Sometimes a mature restaurant must reinvent itself to survive. Park Avenue Cafe pulled it off with its four-seasons rotation of its look, menu and name. But it doesn’t always work.

Was Redeye’s business off? “Absolutely slightly off,” Fireman said. The place was showing its age: “I was getting a little tired of it.” But it took a nudge from Post columnist Cindy Adams — who “put in a comment that we needed change,” he recalled — to galvanize him to action.

He tapped interior designer Ally Coulter to help.

“I asked Red Grooms, who I’ve known a long time, to paint his story of the world,” Fireman said. It depicts, with Groomsian wit: an icebound Russian village, a sunlit African one complete with large mammals, and the Eiffel Tower over a Venetian canal.

The result is both familiar and new. Whether more customers warm to the changes than miss the old look remains to be seen.
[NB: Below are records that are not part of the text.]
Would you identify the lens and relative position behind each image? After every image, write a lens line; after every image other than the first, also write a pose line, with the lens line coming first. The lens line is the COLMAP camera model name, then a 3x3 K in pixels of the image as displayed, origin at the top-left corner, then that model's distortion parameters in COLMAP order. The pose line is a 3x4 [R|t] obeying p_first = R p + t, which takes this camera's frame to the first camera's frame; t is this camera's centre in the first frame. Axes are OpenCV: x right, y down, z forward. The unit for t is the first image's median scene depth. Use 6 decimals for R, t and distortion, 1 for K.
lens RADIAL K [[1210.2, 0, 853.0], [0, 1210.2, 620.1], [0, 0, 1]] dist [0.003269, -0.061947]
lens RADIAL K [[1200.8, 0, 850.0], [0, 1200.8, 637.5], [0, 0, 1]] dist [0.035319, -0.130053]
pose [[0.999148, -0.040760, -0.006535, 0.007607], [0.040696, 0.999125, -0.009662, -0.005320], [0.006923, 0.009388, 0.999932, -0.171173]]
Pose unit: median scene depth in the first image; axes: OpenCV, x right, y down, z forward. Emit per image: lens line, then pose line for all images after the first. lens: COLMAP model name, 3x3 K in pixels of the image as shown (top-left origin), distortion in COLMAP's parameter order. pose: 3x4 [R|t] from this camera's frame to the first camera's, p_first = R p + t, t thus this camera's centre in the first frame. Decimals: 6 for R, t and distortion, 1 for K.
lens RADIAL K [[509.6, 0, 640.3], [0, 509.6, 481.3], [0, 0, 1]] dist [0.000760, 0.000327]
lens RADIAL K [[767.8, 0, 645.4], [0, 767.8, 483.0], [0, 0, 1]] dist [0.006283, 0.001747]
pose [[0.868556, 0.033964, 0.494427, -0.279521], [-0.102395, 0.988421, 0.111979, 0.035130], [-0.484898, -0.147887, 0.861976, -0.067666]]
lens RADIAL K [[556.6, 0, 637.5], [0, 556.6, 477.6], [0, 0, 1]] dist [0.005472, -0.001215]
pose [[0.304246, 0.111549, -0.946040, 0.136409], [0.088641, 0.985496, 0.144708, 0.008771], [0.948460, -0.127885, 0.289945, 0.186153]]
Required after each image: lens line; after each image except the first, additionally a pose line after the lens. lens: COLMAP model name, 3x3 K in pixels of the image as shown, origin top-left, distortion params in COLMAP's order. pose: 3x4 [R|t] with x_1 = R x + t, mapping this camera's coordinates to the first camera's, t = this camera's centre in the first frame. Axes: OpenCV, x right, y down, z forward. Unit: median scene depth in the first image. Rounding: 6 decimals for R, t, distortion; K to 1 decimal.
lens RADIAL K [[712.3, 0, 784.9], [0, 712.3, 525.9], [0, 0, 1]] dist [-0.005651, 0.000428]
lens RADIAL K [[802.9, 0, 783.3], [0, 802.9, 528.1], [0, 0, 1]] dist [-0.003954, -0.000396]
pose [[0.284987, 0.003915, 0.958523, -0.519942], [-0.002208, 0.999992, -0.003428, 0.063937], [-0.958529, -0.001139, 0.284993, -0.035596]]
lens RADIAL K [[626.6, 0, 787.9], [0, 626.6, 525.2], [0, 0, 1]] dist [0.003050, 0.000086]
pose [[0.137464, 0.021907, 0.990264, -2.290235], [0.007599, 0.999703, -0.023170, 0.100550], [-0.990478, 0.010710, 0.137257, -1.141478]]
The menu was edited to reflect today’s taste for the appearance of simplicity. There are fewer composed dishes, but many more options for ordering the same species different ways. Cuts such as swordfish, Arctic char, salmon and halibut can each be had with a choice of three sauces.

There are shellfish platters, sushi and dry-aged steaks. Some old house favorites like “famous” Cobb salad remain. I’ve enjoyed my meals in the past few weeks, although I passed on miso matzo ball soup.

But where’s the other Dancing Shrimp? Fireman said it’s “outside my lake house in Bedford. It’s a tourist attraction.”

As for the Old Hollywood mural, it’s in storage in The Bronx. And up for grabs: “It’s for sale for $250,000,” Fireman said, adding with a laugh, “Just don’t ask me what I paid for it.”